We use (2)H NMR to investigate the segmental motion of poly(ethylene oxide) (PEO) in neat and nanocomposite materials that do and do not contain salt. Specifically, in addition to a neat low-molecular-weight PEO, we study mixtures of this polymer with TiO 2 nanoparticles and LiClO 4. To characterize the polymer dynamics over a wide range of time scales, we combine (2)H NMR spin-lattice relaxation, line-shape, and stimulated-echo analyses. The results consistently show that the presence of nanoparticles hardly affects the behavior of the polymer, while addition of salt leads to substantial changes; e.g., it reduces the crystallinity.

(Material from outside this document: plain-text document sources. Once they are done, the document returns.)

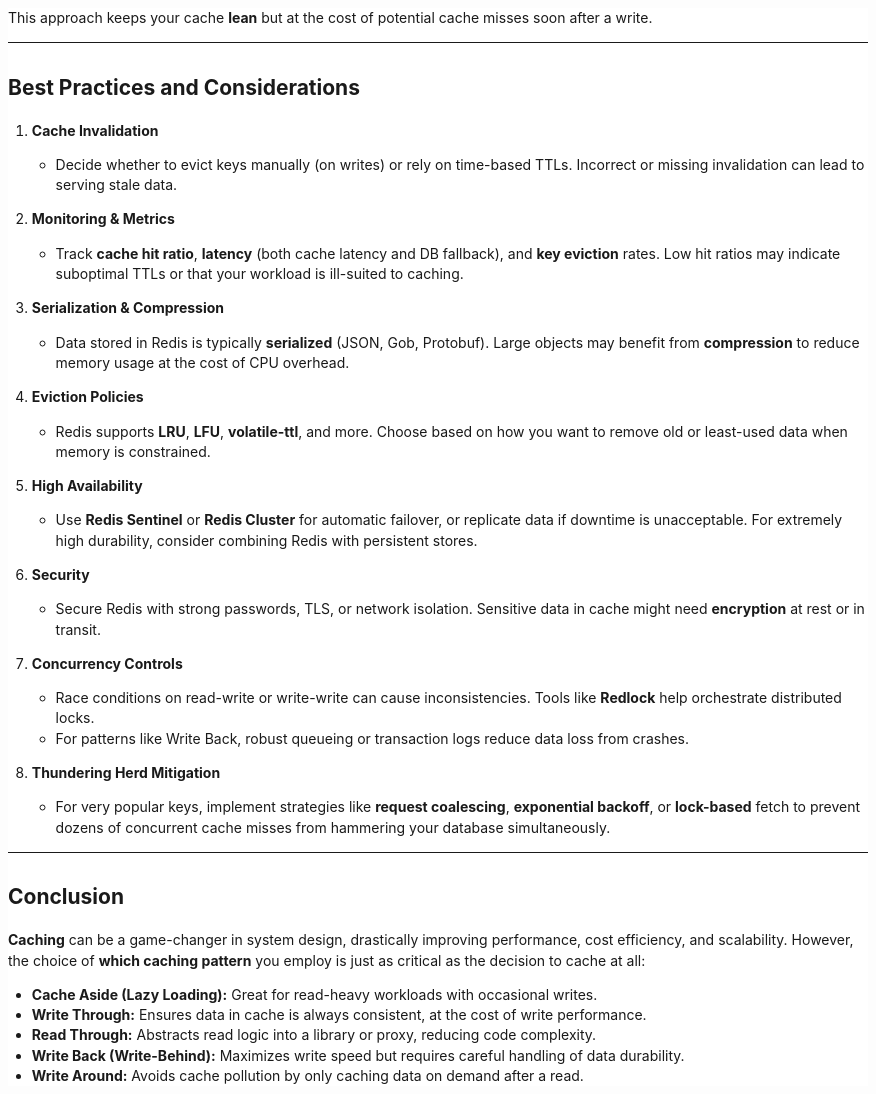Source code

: This approach keeps your cache **lean** but at the cost of potential cache misses soon after a write.

---

## Best Practices and Considerations

1. **Cache Invalidation**  
   - Decide whether to evict keys manually (on writes) or rely on time-based TTLs. Incorrect or missing invalidation can lead to serving stale data.

2. **Monitoring & Metrics**  
   - Track **cache hit ratio**, **latency** (both cache latency and DB fallback), and **key eviction** rates. Low hit ratios may indicate suboptimal TTLs or that your workload is ill-suited to caching.

3. **Serialization & Compression**  
   - Data stored in Redis is typically **serialized** (JSON, Gob, Protobuf). Large objects may benefit from **compression** to reduce memory usage at the cost of CPU overhead.

4. **Eviction Policies**  
   - Redis supports **LRU**, **LFU**, **volatile-ttl**, and more. Choose based on how you want to remove old or least-used data when memory is constrained.

5. **High Availability**  
   - Use **Redis Sentinel** or **Redis Cluster** for automatic failover, or replicate data if downtime is unacceptable. For extremely high durability, consider combining Redis with persistent stores.

6. **Security**  
   - Secure Redis with strong passwords, TLS, or network isolation. Sensitive data in cache might need **encryption** at rest or in transit.

7. **Concurrency Controls**  
   - Race conditions on read-write or write-write can cause inconsistencies. Tools like **Redlock** help orchestrate distributed locks.  
   - For patterns like Write Back, robust queueing or transaction logs reduce data loss from crashes.

8. **Thundering Herd Mitigation**  
   - For very popular keys, implement strategies like **request coalescing**, **exponential backoff**, or **lock-based** fetch to prevent dozens of concurrent cache misses from hammering your database simultaneously.

---

## Conclusion

**Caching** can be a game-changer in system design, drastically improving performance, cost efficiency, and scalability. However, the choice of **which caching pattern** you employ is just as critical as the decision to cache at all:

- **Cache Aside (Lazy Loading):** Great for read-heavy workloads with occasional writes.  
- **Write Through:** Ensures data in cache is always consistent, at the cost of write performance.  
- **Read Through:** Abstracts read logic into a library or proxy, reducing code complexity.  
- **Write Back (Write-Behind):** Maximizes write speed but requires careful handling of data durability.  
- **Write Around:** Avoids cache pollution by only caching data on demand after a read.
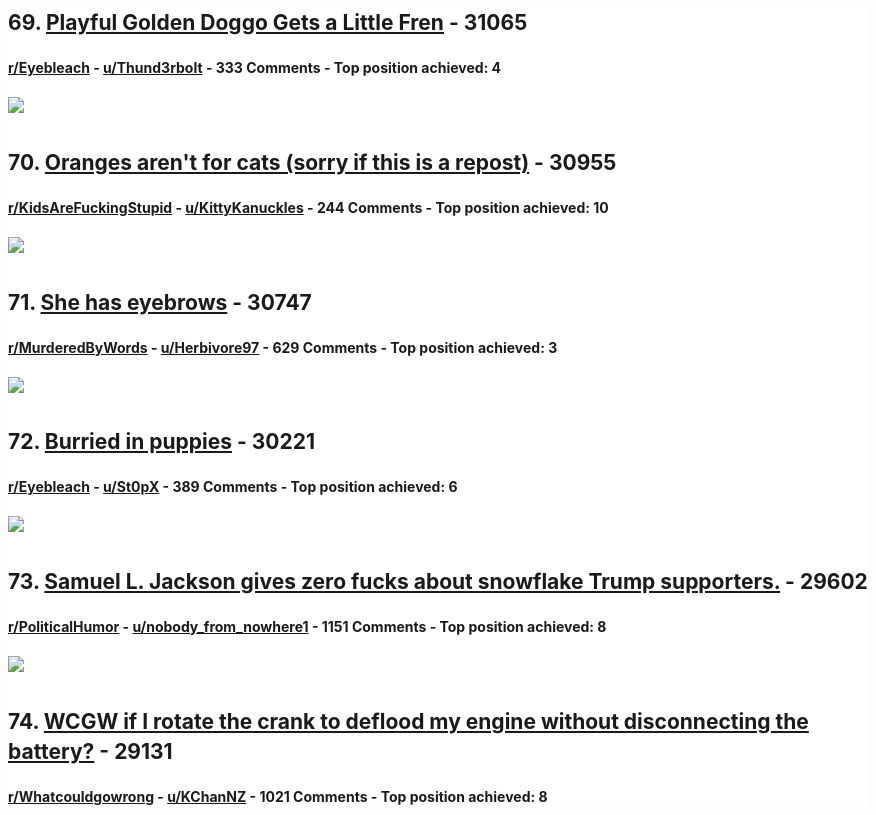 ## 69. [Playful Golden Doggo Gets a Little Fren](http://reddit.com/r/Eyebleach/comments/e8ikkt/playful_golden_doggo_gets_a_little_fren/) - 31065
#### [r/Eyebleach](http://reddit.com/r/Eyebleach) - [u/Thund3rbolt](http://reddit.com/u/Thund3rbolt) - 333 Comments - Top position achieved: 4

<a href="https://gfycat.com/phonyrawequine"><img src="https://b.thumbs.redditmedia.com/DhFdvsWJCOPhY8wTD1ofDhkHCGU4MjbY7G9iyMDcjtY.jpg"></img></a>

## 70. [Oranges aren't for cats (sorry if this is a repost)](http://reddit.com/r/KidsAreFuckingStupid/comments/e8b53l/oranges_arent_for_cats_sorry_if_this_is_a_repost/) - 30955
#### [r/KidsAreFuckingStupid](http://reddit.com/r/KidsAreFuckingStupid) - [u/KittyKanuckles](http://reddit.com/u/KittyKanuckles) - 244 Comments - Top position achieved: 10

<a href="https://i.redd.it/25a4a1hwim341.jpg"><img src="https://b.thumbs.redditmedia.com/ZjTXOfNHIDfUT9uo7xR2dmJ_EctA7N06H4MNnKXGSbI.jpg"></img></a>

## 71. [She has eyebrows](http://reddit.com/r/MurderedByWords/comments/e8579v/she_has_eyebrows/) - 30747
#### [r/MurderedByWords](http://reddit.com/r/MurderedByWords) - [u/Herbivore97](http://reddit.com/u/Herbivore97) - 629 Comments - Top position achieved: 3

<a href="https://i.redd.it/0la7qf16gj341.jpg"><img src="https://b.thumbs.redditmedia.com/CYW_LP69wHE4iTFfq1wCLmfH2a8dH2PMWihw_T3eGLE.jpg"></img></a>

## 72. [Burried in puppies](http://reddit.com/r/Eyebleach/comments/e8a9jl/burried_in_puppies/) - 30221
#### [r/Eyebleach](http://reddit.com/r/Eyebleach) - [u/St0pX](http://reddit.com/u/St0pX) - 389 Comments - Top position achieved: 6

<a href="https://gfycat.com/powerfulweedarklingbeetle"><img src="https://b.thumbs.redditmedia.com/86m5jGWn4I0zThk8jHSGhEsjvrkVr0HNmIrxZ_r1pEU.jpg"></img></a>

## 73. [Samuel L. Jackson gives zero fucks about snowflake Trump supporters.](http://reddit.com/r/PoliticalHumor/comments/e8ecsd/samuel_l_jackson_gives_zero_fucks_about_snowflake/) - 29602
#### [r/PoliticalHumor](http://reddit.com/r/PoliticalHumor) - [u/nobody_from_nowhere1](http://reddit.com/u/nobody_from_nowhere1) - 1151 Comments - Top position achieved: 8

<a href="https://i.redd.it/z3r8xv4uon341.jpg"><img src="https://b.thumbs.redditmedia.com/jG2VDCCu27OnP_zG751Gjs7rvoZuIwCF4e7iMLXUSaU.jpg"></img></a>

## 74. [WCGW if I rotate the crank to deflood my engine without disconnecting the battery?](http://reddit.com/r/Whatcouldgowrong/comments/e8fgny/wcgw_if_i_rotate_the_crank_to_deflood_my_engine/) - 29131
#### [r/Whatcouldgowrong](http://reddit.com/r/Whatcouldgowrong) - [u/KChanNZ](http://reddit.com/u/KChanNZ) - 1021 Comments - Top position achieved: 8
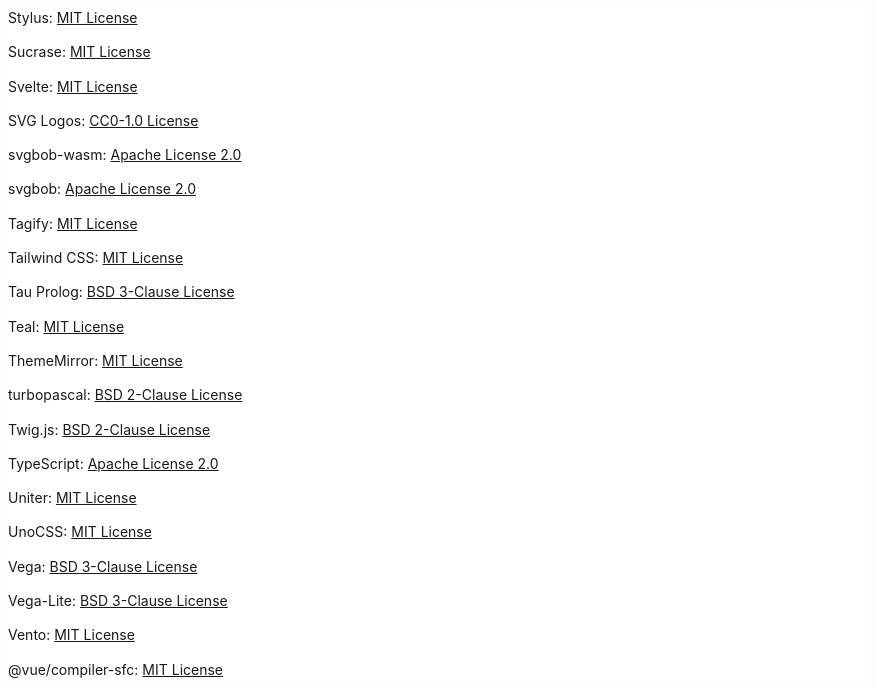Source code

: Stylus: [MIT License](https://github.com/stylus/stylus/blob/59bc665db295981d4e3f702e7275c5589a3c6d15/LICENSE)

Sucrase: [MIT License](https://github.com/alangpierce/sucrase/blob/7284b3733aa114b3f4f5371e36ff5a4704ec860e/LICENSE)

Svelte: [MIT License](https://github.com/sveltejs/svelte/blob/dafbdc286eef3de2243088a9a826e6899e20465c/LICENSE)

SVG Logos: [CC0-1.0 License](https://github.com/gilbarbara/logos/blob/e0babf54f7ac9127942111bf177f549b709a60be/LICENSE.txt)

svgbob-wasm: [Apache License 2.0](https://github.com/agoose77/svgbob-wasm/blob/45e280096ee7f7a07981de2ce95aba343bc94123/LICENSE_APACHE)

svgbob: [Apache License 2.0](https://github.com/ivanceras/svgbob/blob/277f28b337a2d00a61cf342247060cf5fbf88d50/LICENSE)

Tagify: [MIT License](https://github.com/yairEO/tagify/blob/1edeb579b18ea61693e0116281584fa5543f1b18/LICENSE)

Tailwind CSS: [MIT License](https://github.com/tailwindlabs/tailwindcss/blob/6acb051f67e72a8061ad306a7fa385c36d955fb9/LICENSE)

Tau Prolog: [BSD 3-Clause License](https://github.com/tau-prolog/tau-prolog/blob/5bd606a255910d8e34ff1d721e80969af294b64c/LICENSE)

Teal: [MIT License](https://github.com/teal-language/tl/blob/e907fbe56a70d44b65095e16ae2d1eae61c12066/LICENSE)

ThemeMirror: [MIT License](https://github.com/vadimdemedes/thememirror/blob/94a6475a9113ec03d880fcb817aadcc5a16e82e4/package.json#L5)

turbopascal: [BSD 2-Clause License](https://github.com/MikeRalphson/turbopascal/blob/cfcc5ee6d93f32664bb6127aa751c68841ca5c1d/LICENSE)

Twig.js: [BSD 2-Clause License](https://github.com/twigjs/twig.js/blob/59d991d35b267c9721eb41b31eb1e813565316e9/LICENSE)

TypeScript: [Apache License 2.0](https://github.com/microsoft/TypeScript/blob/8523ca4fa392b5b3d7ff28058503a12ef8569c7f/LICENSE.txt)

Uniter: [MIT License](https://github.com/asmblah/uniter/blob/304fa1108393f4238fa4fb09c5cfad30a7690493/MIT-LICENSE.txt)

UnoCSS: [MIT License](https://github.com/unocss/unocss/blob/f375524d9bca3f2f8b445b322ec0fc3eb124ec3c/LICENSE)

Vega: [BSD 3-Clause License](https://github.com/vega/vega/blob/b45cf431cd6c0d0c0e1567f087f9b3b55bc236fa/LICENSE)

Vega-Lite: [BSD 3-Clause License](https://github.com/vega/vega-lite/blob/172c4286d60b468e033f8232b24fe6547ca3302c/LICENSE)

Vento: [MIT License](https://github.com/ventojs/vento/blob/b8d8fe29fc4a23d2a877fa9a40eabfc70ac98f2a/LICENSE)

@vue/compiler-sfc: [MIT License](https://github.com/vuejs/core/blob/507f3e7a16c98398a661c150ce89d36b1441f6cc/packages/compiler-sfc/LICENSE)
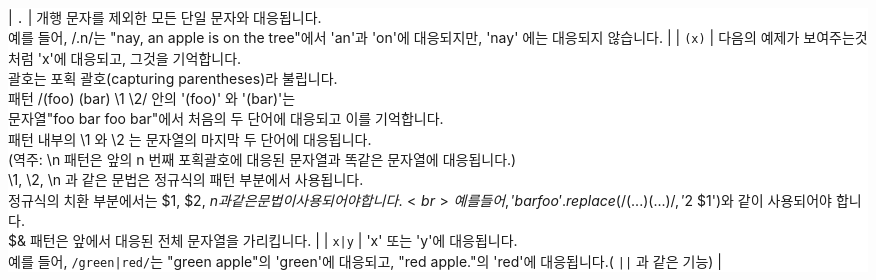 | `.`                                                                                                                                                                                                                                                                                                                                                                                                                                                                                                                                                                                                                                                                                                                                                                                                                                                                                                                                                               | 개행 문자를 제외한 모든 단일 문자와 대응됩니다.<br>예를 들어, /.n/는 "nay, an apple is on the tree"에서 'an'과 'on'에 대응되지만, 'nay' 에는 대응되지 않습니다.                                                                                                                                                                                                                                                                                                                                                                                                                                                                                                                                                |
| `(x)`                                                                                                                                                                                                                                                                                                                                                                                                                                                                                                                                                                                                                                                                                                                                                                                                                                                                                                                                                             | 다음의 예제가 보여주는것 처럼 'x'에 대응되고, 그것을 기억합니다.<br> 괄호는 포획 괄호(capturing parentheses)라 불립니다.<br>패턴 /(foo) (bar) \1 \2/ 안의 '(foo)' 와 '(bar)'는<br> 문자열"foo bar foo bar"에서 처음의 두 단어에 대응되고 이를 기억합니다.<br>패턴 내부의 \1 와 \2 는 문자열의 마지막 두 단어에 대응됩니다.<br>(역주: \n 패턴은 앞의 n 번째 포획괄호에 대응된 문자열과 똑같은 문자열에 대응됩니다.)<br> \1, \2, \n 과 같은 문법은 정규식의 패턴 부분에서 사용됩니다.<br> 정규식의 치환 부분에서는 $1, $2, $n 과 같은 문법이 사용되어야 합니다.<br> 예를 들어, 'bar foo'.replace( /(...) (...)/, '$2 $1')와 같이 사용되어야 합니다.<br> $& 패턴은 앞에서 대응된 전체 문자열을 가리킵니다.        |
| `x|y`                                                                                                                                                                                                                                                                                                                                                                                                                                                                                                                                                                                                                                                                                                                                                                                                                                                                                                                                                             | 'x' 또는 'y'에 대응됩니다.<br> 예를 들어, `/green|red/`는 "green apple"의 'green'에 대응되고, "red apple."의 'red'에 대응됩니다.( `||` 과 같은 기능)                                                                                                                                                                                                                                                                                                                                                                                                                                                                                                                                                           |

For neat PEO and a PEO-TiO 2 mixture, stimulated-echo spectroscopy enables measurement of rotational correlation functions for the crystalline phase. Analysis of the decays allows us to determine correlation times, to demonstrate the existence of a nonexponential relaxation, which implies a high complexity of the polymer dynamics in the crystal, and to show that the reorientation can be described as a large-angle jump. For a PEO-TiO 2-LiClO 4 mixture, we use (2)H and (7)Li NMR to study the polymer and the lithium dynamics, respectively. Analysis of the (7)Li spin-lattice relaxation reveals a high lithium ionic mobility in this nanocomposite polymer electrolyte. The (7)Li stimulated-echo decay is well described by a stretched exponential extending over about 6 orders of magnitude, indicating that a broad and continuous distribution of correlation times characterizes the fluctuations of the local lithium ionic environments.